Jack Barker

Personal information
- Full name: John William Barker
- Date of birth: 27 February 1906
- Place of birth: Denaby, England
- Date of death: 20 January 1982 (aged 75)
- Position(s): Defender

Youth career
- Denaby Rovers

Senior career*
- Years: Team / Apps / (Gls)
- Denaby United
- 1928–1939: Derby County / 327 / (2)

International career
- 1934–1936: England / 11 / (0)

Managerial career
- 1946–1947: Bradford City
- 1947–48: Dundalk
- 1953–1955: Derby County

= Jack Barker =

English footballer and manager

John William Barker (27 February 1906 – 20 January 1982) was an English footballer who played 327 league games for Derby County and won 11 England caps. He later managed Derby County and Bradford City.

==Playing career==

===Derby County===
Born in Denaby, near Conisbrough, England, Barker was a centre half who played youth football with Denaby Rovers in the Rawmarsh League while working full-time as a miner. His career nearly finished before it had barely started after he suffered a thigh injury at the pit following a roof collapse. He joined Midland League side Denaby United for one season, before he signed for Derby County for £200 in May 1928. He played in their great pre-war team under George Jobey when Derby were rarely outside the top six. Barker represented Derby in 327 league games but never won any silverware with the club.

===England===
However, his form earned Barker 11 caps for England. Barker won his first cap against Wales on 29 September 1934. His second game was the infamous Battle of Highbury in a hotly contested and violent match against Italy. Over the next two years he played nine more times both in friendlies and the British Home Championship. In his final game for England he was made captain against Wales on 17 October 1936.

==Managerial career==
After retiring from Derby County, Barker joined the Army Physical Training Corps before being appointed Bradford City manager in May 1946 taking charge of the team's first season following World War Two. He was steering City to a high position in Division Three (North) when he resigned in January 1947 after just eight months in charge. His reign was the shortest in City's history at the time.

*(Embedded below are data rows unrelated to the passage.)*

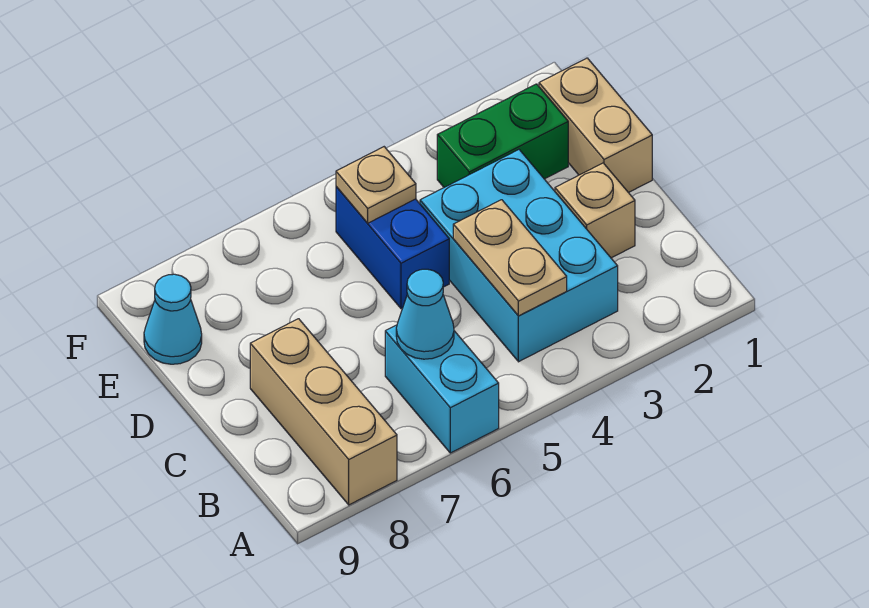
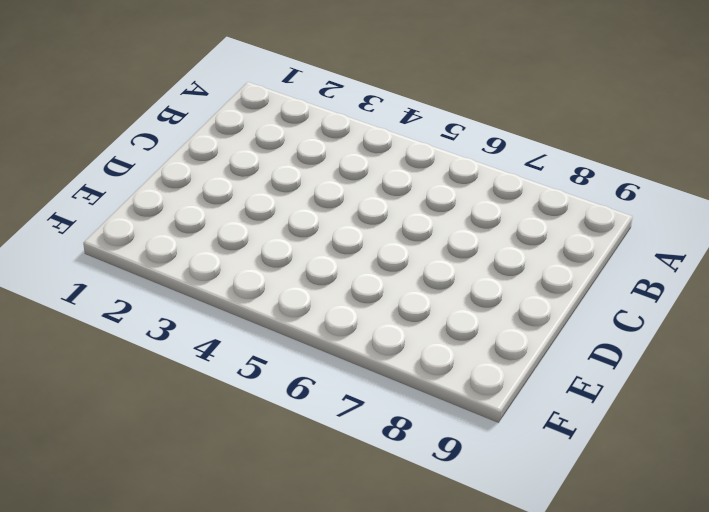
none -> cyan 1x2 brick [385,325,499,453]
none -> tan 1x3 brick [250,319,397,505]

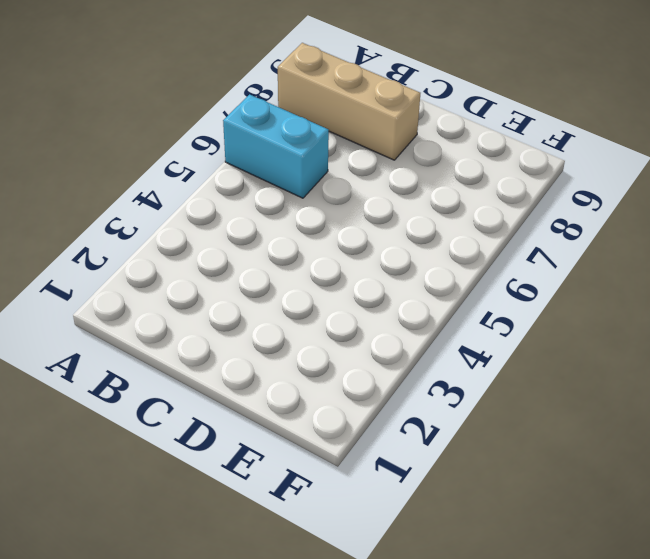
none -> cyan 2x3 brick [420,150,618,362]
none -> tan 1x1 brick [555,163,635,258]

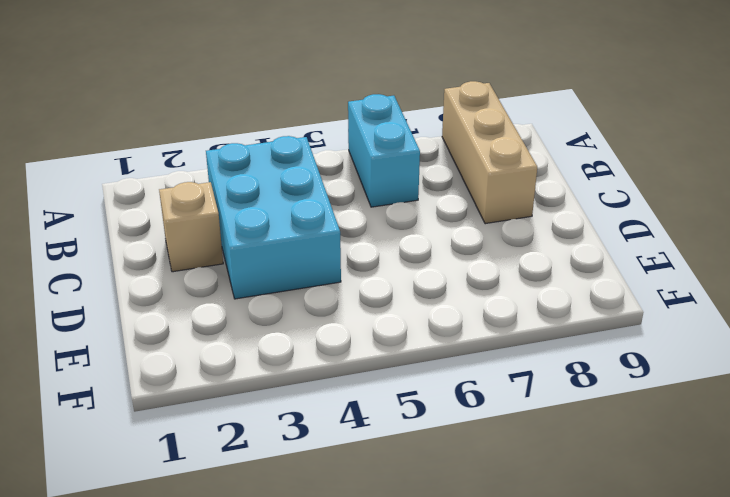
none -> tan 1x2 brick [539,58,652,193]
none -> blue 1x2 brick [336,187,449,309]

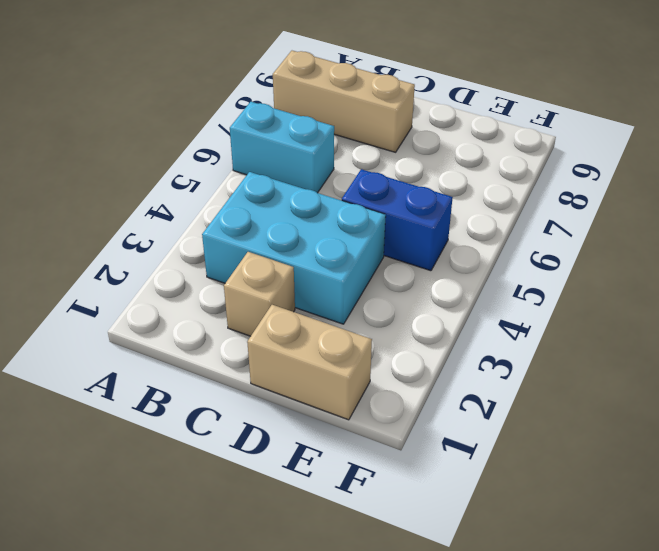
none -> green 1x2 brick [437,84,568,187]
none -> cyan 1x1 cone [144,274,202,364]

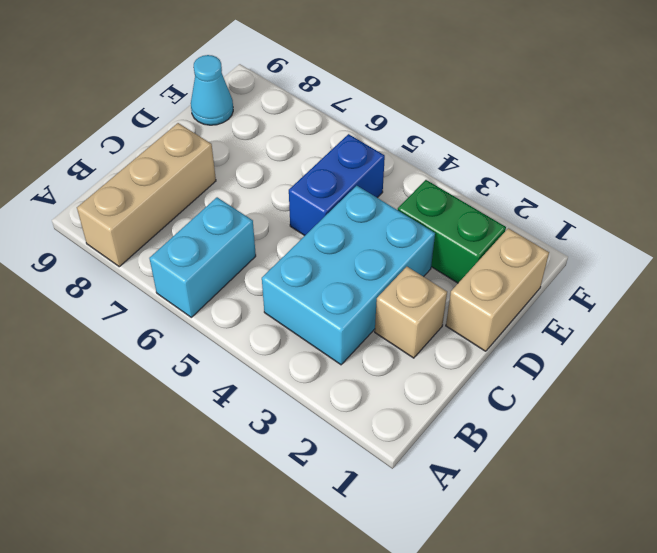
none -> tan 1x2 plate [453,200,567,316]
none -> cyan 1x1 cone [396,269,454,359]

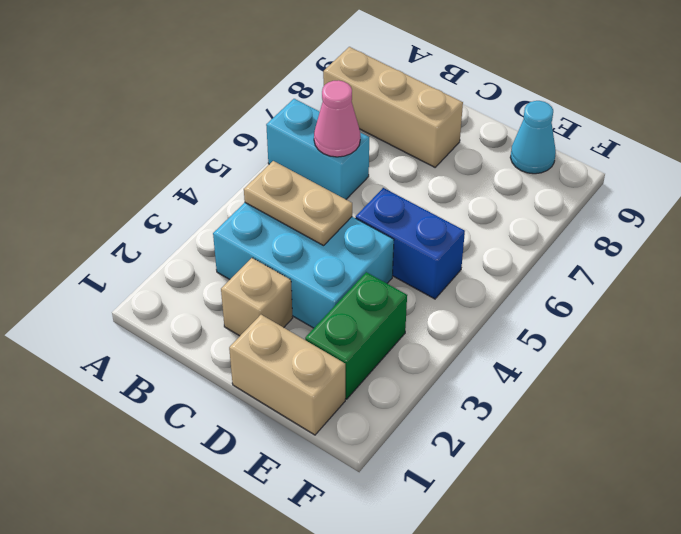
pink 1x1 cone [314,80,360,157] -> cyan 1x1 cone [396,269,454,359]
none -> tan 1x1 plate [336,147,416,223]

He had a brief spell in charge of Irish club, Dundalk before he returned to Derby to work for Rolls-Royce. He moved to be trainer-coach at Oldham Athletic in 1948.

In November 1953, he returned to football management at Derby County to replace Stuart McMillan. The club had lost its international players and in 1954–55 the side were relegated to Division Three (North) for the first time in its history.

==After football==
Barker resigned to go back to work in Derby, as a fitter's mate at the Carriage and Wagon railway works in Derby.

Barker died in 1982 just before his 76th birthday following a fight against cancer and a spinal problem.